En termes de stratégie, la très forte volatilité des taux traduit la difficulté des Banques Centrales à maintenir leurs politiques de répression financière alors que l’inflation et l’activité économique se redressent. Une position d’attente parait justifiée. Les rachats de Treasuries vendredi semblent attribuables aux ajustements de sensibilité en fin de mois. Les marchés vont continuer à tester l’engagement de la Fed à laisser dériver l’inflation. Le déficit de crédibilité actuel résulte des appels maintes fois répétés à une politique budgétaire plus active prenant le relai d’une politique monétaire à bout de souffle. Pour cette raison, il est peu probable que la Fed maintienne le statu quo monétaire jusqu’en 2023. Les maturités intermédiaires (5-7 ans) sont les plus attaquées. La faiblesse de la demande à l’adjudication de 7 ans aux Etats-Unis témoigne du dilemme auquel la Fed est confrontée. Cette transaction s’est soldée avec une amplitude (‘tail’) de taux offerts à l’adjudication de plus de 4pb, un niveau inédit depuis 2013. 

En zone euro, la BCE n’a pas manqué d’intervenir
verbalement pour limiter la hausse des taux.

La courbe des taux change aussi de dynamique. La hausse de la volatilité favorise la mise en œuvre de stratégies d’aplatissement. Le spread 5-30 ans s’est brutalement réduit de 20pb la semaine passée, ce qui est cohérent avec la stabilisation des points morts d’inflation malgré l’envolée du pétrole. En zone euro, la BCE n’a pas manqué d’intervenir verbalement pour limiter la hausse des taux. Les interventions hebdomadaires (arrêtées à mercredi) ne rendent pas totalement compte de l’activité de la banque centrale, par manque d’informations sur la répartition géographique et le choix des maturités. La flexibilité du QE (PEPP, APP) permet en outre des achats ciblés en cas de tensions. Le Bund s’est échangé jusqu’à -0,20% et ce mouvement s’est initialement décliné sur les spreads souverains ramenant le BTP italien au-delà du seuil des 100pb à 10 ans. L’Italie devrait lancer son premier emprunt vert cette semaine. L’Allemagne émettra une deuxième souche en mai avec un nouveau 30 ans.

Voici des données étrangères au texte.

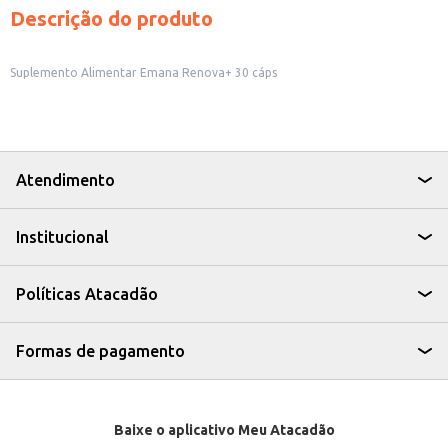
Descrição do produto
Suplemento Alimentar Emana Renova+ 30 cáps
Atendimento
Institucional
Políticas Atacadão
Formas de pagamento
Baixe o aplicativo Meu Atacadão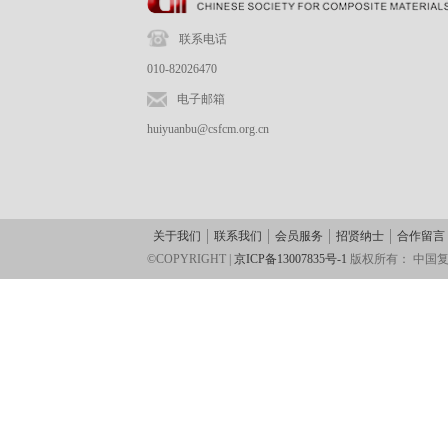
联系电话
010-82026470
电子邮箱
huiyuanbu@csfcm.org.cn
关于我们
联系我们
会员服务
招贤纳士
合作留言
©COPYRIGHT |
京ICP备13007835号-1
版权所有：
中国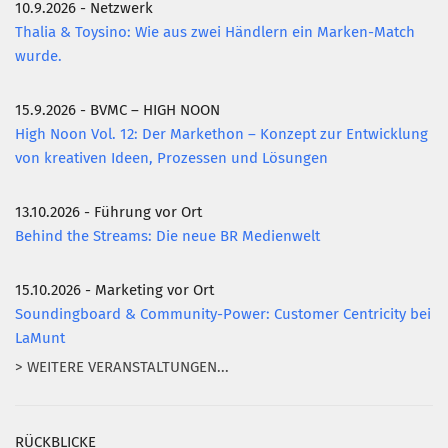
10.9.2026 - Netzwerk
Thalia & Toysino: Wie aus zwei Händlern ein Marken-Match
wurde.
15.9.2026 - BVMC – HIGH NOON
High Noon Vol. 12: Der Markethon – Konzept zur Entwicklung
von kreativen Ideen, Prozessen und Lösungen
13.10.2026 - Führung vor Ort
Behind the Streams: Die neue BR Medienwelt
15.10.2026 - Marketing vor Ort
Soundingboard & Community-Power: Customer Centricity bei
LaMunt
> WEITERE VERANSTALTUNGEN...
RÜCKBLICKE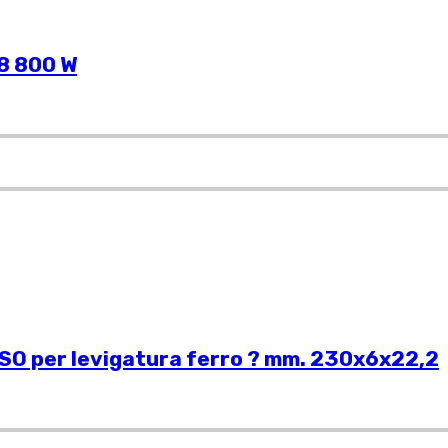
8 800 W
 per levigatura ferro ? mm. 230x6x22,2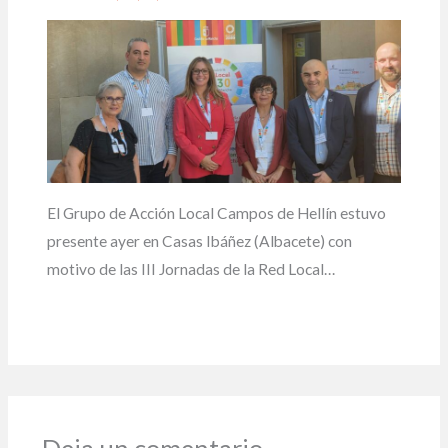
El Grupo de Acción Local Campos de Hellín estuvo
presente ayer en Casas Ibáñez (Albacete) con
motivo de las III Jornadas de la Red Local…
Deja un comentario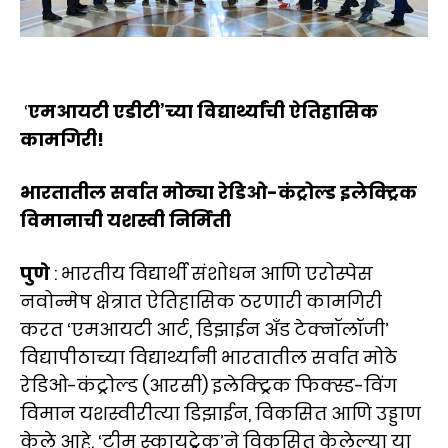
‘
एमआयटी एडीटी’च्या विद्यार्थ्यांची ऐतिहासिक
कामगिरी!
भारतातील सर्वात मोठ्या रेडिओ-कंट्रोल्ड इलेक्ट्रिक
विमानाची यशस्वी निर्मिती
पुणे
: भारतीय विद्यार्थी संशोधन आणि एरोस्पेस
नवोन्मेष क्षेत्रात ऐतिहासिक ठरणारी कामगिरी
करत ‘एमआयटी आर्ट, डिझाईन अँड टेक्नॉलॉजी’
विद्यापीठाच्या विद्यार्थ्यांनी भारतातील सर्वात मोठे
रेडिओ-कंट्रोल्ड (आरसी) इलेक्ट्रिक फिक्स्ड-विंग
विमान यशस्वीरीत्या डिझाईन, विकसित आणि उड्डाण
केले आहे. ‘टीम स्कायट्रेक’ने विकसित केलेल्या या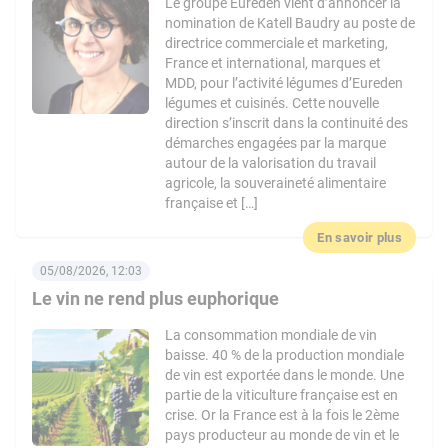
Le groupe Eureden vient d’annoncer la
nomination de Katell Baudry au poste de
directrice commerciale et marketing,
France et international, marques et
MDD, pour l’activité légumes d’Eureden
légumes et cuisinés. Cette nouvelle
direction s’inscrit dans la continuité des
démarches engagées par la marque
autour de la valorisation du travail
agricole, la souveraineté alimentaire
française et […]
En savoir plus
05/08/2026, 12:03
Le vin ne rend plus euphorique
La consommation mondiale de vin
baisse. 40 % de la production mondiale
de vin est exportée dans le monde. Une
partie de la viticulture française est en
crise. Or la France est à la fois le 2ème
pays producteur au monde de vin et le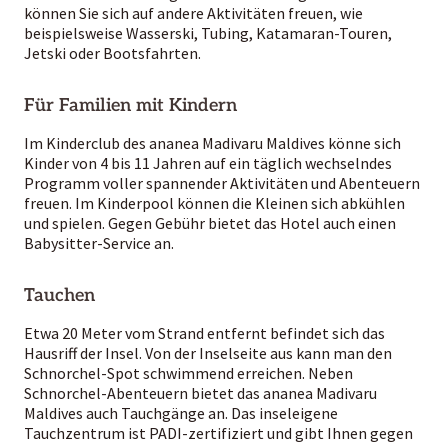
können Sie sich auf andere Aktivitäten freuen, wie
beispielsweise Wasserski, Tubing, Katamaran-Touren,
Jetski oder Bootsfahrten.
Für Familien mit Kindern
Im Kinderclub des ananea Madivaru Maldives könne sich
Kinder von 4 bis 11 Jahren auf ein täglich wechselndes
Programm voller spannender Aktivitäten und Abenteuern
freuen. Im Kinderpool können die Kleinen sich abkühlen
und spielen. Gegen Gebühr bietet das Hotel auch einen
Babysitter-Service an.
Tauchen
Etwa 20 Meter vom Strand entfernt befindet sich das
Hausriff der Insel. Von der Inselseite aus kann man den
Schnorchel-Spot schwimmend erreichen. Neben
Schnorchel-Abenteuern bietet das ananea Madivaru
Maldives auch Tauchgänge an. Das inseleigene
Tauchzentrum ist PADI-zertifiziert und gibt Ihnen gegen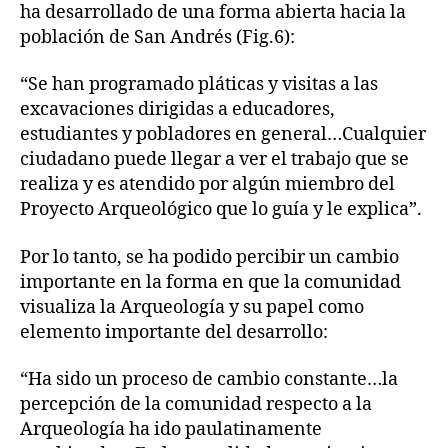
ha desarrollado de una forma abierta hacia la
población de San Andrés (Fig.6):
“Se han programado pláticas y visitas a las
excavaciones dirigidas a educadores,
estudiantes y pobladores en general…Cualquier
ciudadano puede llegar a ver el trabajo que se
realiza y es atendido por algún miembro del
Proyecto Arqueológico que lo guía y le explica”.
Por lo tanto, se ha podido percibir un cambio
importante en la forma en que la comunidad
visualiza la Arqueología y su papel como
elemento importante del desarrollo:
“Ha sido un proceso de cambio constante…la
percepción de la comunidad respecto a la
Arqueología ha ido paulatinamente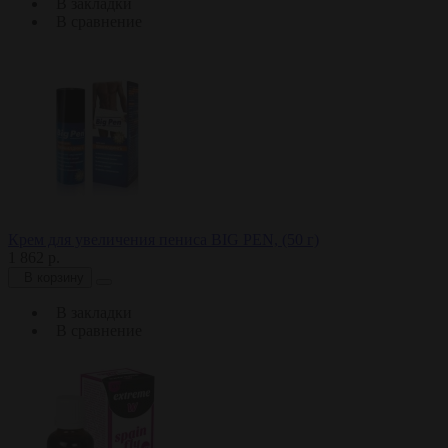
В закладки
В сравнение
Крем для увеличения пениса BIG PEN, (50 г)
1 862 р.
В корзину
В закладки
В сравнение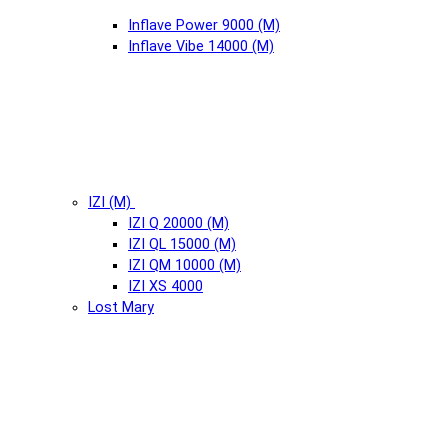
Inflave Power 9000 (М)
Inflave Vibe 14000 (М)
IZI (М)
IZI Q 20000 (М)
IZI QL 15000 (М)
IZI QM 10000 (М)
IZI XS 4000
Lost Mary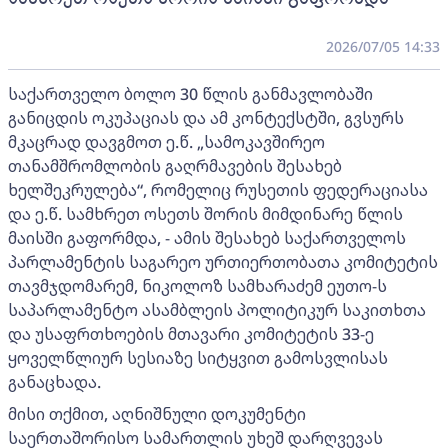
2026/07/05 14:33
საქართველო ბოლო 30 წლის განმავლობაში
განიცდის ოკუპაციას და ამ კონტექსტში, გვსურს
მკაცრად დავგმოთ ე.წ. „სამოკავშირეო
თანამშრომლობის გაღრმავების შესახებ
ხელშეკრულება“, რომელიც რუსეთის ფედერაციასა
და ე.წ. სამხრეთ ოსეთს შორის მიმდინარე წლის
მაისში გაფორმდა, - ამის შესახებ საქართველოს
პარლამენტის საგარეო ურთიერთობათა კომიტეტის
თავმჯდომარემ, ნიკოლოზ სამხარაძემ ეუთო-ს
საპარლამენტო ასამბლეის პოლიტიკურ საკითხთა
და უსაფრთხოების მთავარი კომიტეტის 33-ე
ყოველწლიურ სესიაზე სიტყვით გამოსვლისას
განაცხადა.
მისი თქმით, აღნიშნული დოკუმენტი
საერთაშორისო სამართლის უხეშ დარღვევას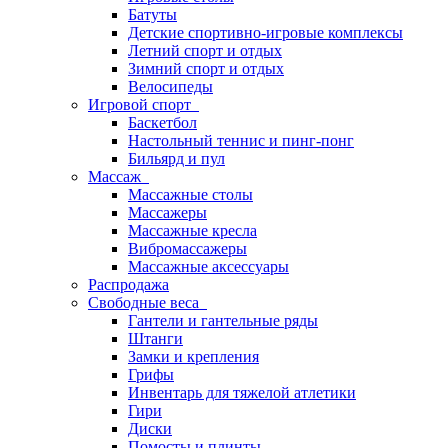
Батуты
Детские спортивно-игровые комплексы
Летний спорт и отдых
Зимний спорт и отдых
Велосипеды
Игровой спорт
Баскетбол
Настольный теннис и пинг-понг
Бильярд и пул
Массаж
Массажные столы
Массажеры
Массажные кресла
Вибромассажеры
Массажные аксессуары
Распродажа
Свободные веса
Гантели и гантельные ряды
Штанги
Замки и крепления
Грифы
Инвентарь для тяжелой атлетики
Гири
Диски
Помосты и плинты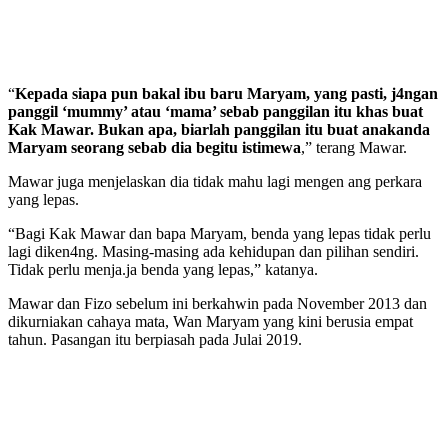
“
Kepada siapa pun bakal ibu baru Maryam, yang pasti, j4ngan
panggil ‘mummy’ atau ‘mama’ sebab panggilan itu khas buat
Kak Mawar. Bukan apa, biarlah panggilan itu buat anakanda
Maryam seorang sebab dia begitu istimewa
,” terang Mawar.
Mawar juga menjelaskan dia tidak mahu lagi mengen ang perkara
yang lepas.
“Bagi Kak Mawar dan bapa Maryam, benda yang lepas tidak perlu
lagi diken4ng. Masing-masing ada kehidupan dan pilihan sendiri.
Tidak perlu menja.ja benda yang lepas,” katanya.
Mawar dan Fizo sebelum ini berkahwin pada November 2013 dan
dikurniakan cahaya mata, Wan Maryam yang kini berusia empat
tahun. Pasangan itu berpiasah pada Julai 2019.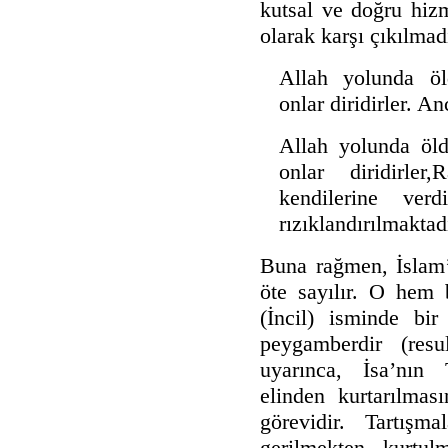
kutsal ve doğru hizme
olarak karşı çıkılmad
Allah yolunda öl
onlar diridirler. A
Allah yolunda öld
onlar diridirler
kendilerine verd
rızıklandırılmaktad
Buna rağmen, İslam’
öte sayılır. O hem 
(İncil) isminde bir
peygamberdir (resu
uyarınca, İsa’nın 
elinden kurtarılmas
görevidir. Tartışm
gerilmekten kurtu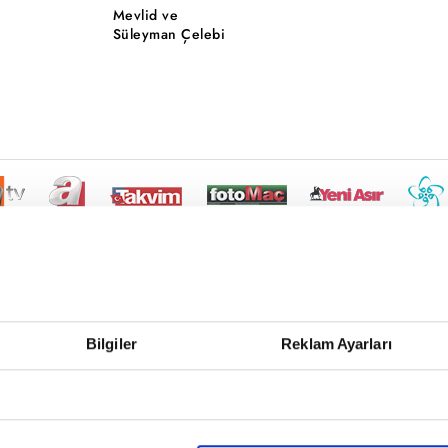
Mevlid ve
Süleyman Çelebi
Bilgiler
Reklam Ayarları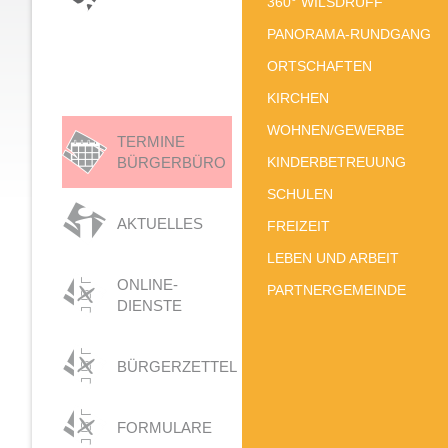
360° WILSDRUFF
PANORAMA-RUNDGANG
ORTSCHAFTEN
KIRCHEN
WOHNEN/GEWERBE
TERMINE
BÜRGERBÜRO
KINDERBETREUUNG
SCHULEN
AKTUELLES
FREIZEIT
LEBEN UND ARBEIT
ONLINE-
PARTNERGEMEINDE
DIENSTE
BÜRGERZETTEL
FORMULARE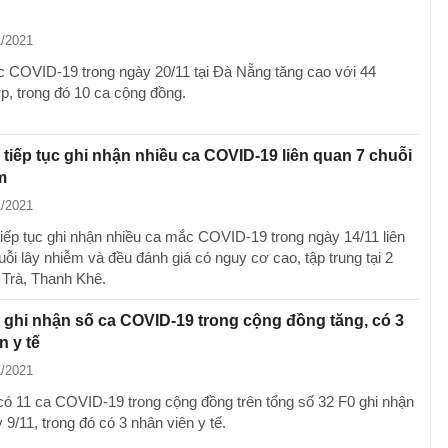
1/2021
 COVID-19 trong ngày 20/11 tại Đà Nẵng tăng cao với 44
p, trong đó 10 ca cộng đồng.
tiếp tục ghi nhận nhiều ca COVID-19 liên quan 7 chuỗi
m
1/2021
iếp tục ghi nhận nhiều ca mắc COVID-19 trong ngày 14/11 liên
ỗi lây nhiễm và đều đánh giá có nguy cơ cao, tập trung tại 2
Trà, Thanh Khê.
ghi nhận số ca COVID-19 trong cộng đồng tăng, có 3
n y tế
1/2021
ó 11 ca COVID-19 trong cộng đồng trên tổng số 32 F0 ghi nhận
 9/11, trong đó có 3 nhân viên y tế.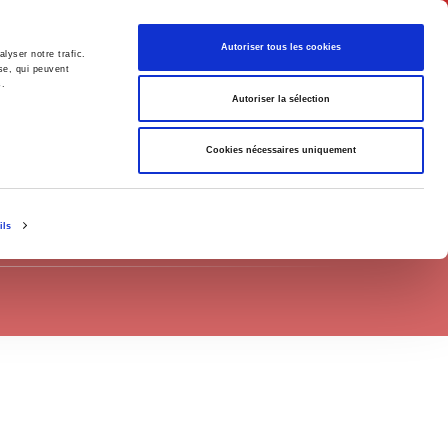
English
Autoriser tous les cookies
lyser notre trafic.
se, qui peuvent
s.
litics
Society
Autoriser la sélection
Cookies nécessaires uniquement
ils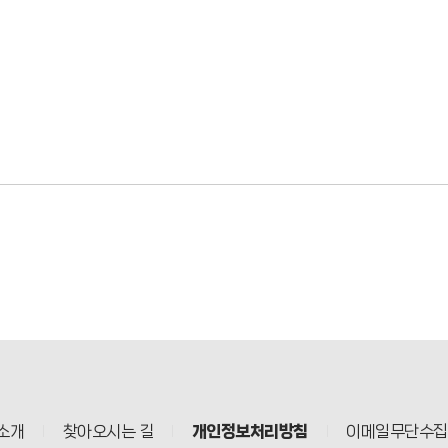
소개
찾아오시는 길
개인정보처리방침
이메일무단수집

La hausse des rendements provoque des réallocations d’actifs par les investisseurs finaux. Aux Etats-Unis comme en zone euro, les fonds de crédit, de dette émergente en dollars ou encore de high yield enregistrent des sorties de fonds. Les spreads de crédit s’écartent légèrement. L’investment grade en euros s’élargit de 3pb contre Bund à 89pb. Le high yield sous-performe (+6pb sur la semaine) mais conserve l’essentiel du rally de février (-34pb).

La tendance s’inverse sur les actions. Le Nasdaq a corrigé de 5% et seule l’énergie (pétrole en hausse, faible bêta) surnage. Le VIX a retouché 30% trois fois dans la semaine. En zone euro, la pentification de la courbe des taux profite aux banques qui reprennent 20% sur un mois contre 3% pour l’EuroStoxx. Les matières premières et les cycliques bénéficient du rebond du billet vert. Enfin, la faiblesse du yen (107 contre dollar) entraine un rebond du Nikkei. L’indice nippon est le plus performant en 2021 (+8%) parmi les principaux indices (+1,5% pour le S&P, +3,5% pour l’EuroStoxx 50 et 2,3% à Shanghai).